TASK TO CARRY OUT. State, as a single number, how many lines in the data below contain "http".
START DATASET CONTENT
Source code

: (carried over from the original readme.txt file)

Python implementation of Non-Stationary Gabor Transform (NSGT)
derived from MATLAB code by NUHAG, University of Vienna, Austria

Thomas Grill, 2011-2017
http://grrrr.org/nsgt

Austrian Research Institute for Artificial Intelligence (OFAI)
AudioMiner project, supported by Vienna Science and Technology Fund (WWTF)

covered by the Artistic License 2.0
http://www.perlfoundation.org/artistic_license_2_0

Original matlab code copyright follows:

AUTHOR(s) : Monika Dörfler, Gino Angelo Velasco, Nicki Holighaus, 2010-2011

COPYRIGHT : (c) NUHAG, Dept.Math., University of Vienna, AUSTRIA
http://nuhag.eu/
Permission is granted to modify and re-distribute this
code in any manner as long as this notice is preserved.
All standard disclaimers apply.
END DATASET CONTENT
RESULT. 3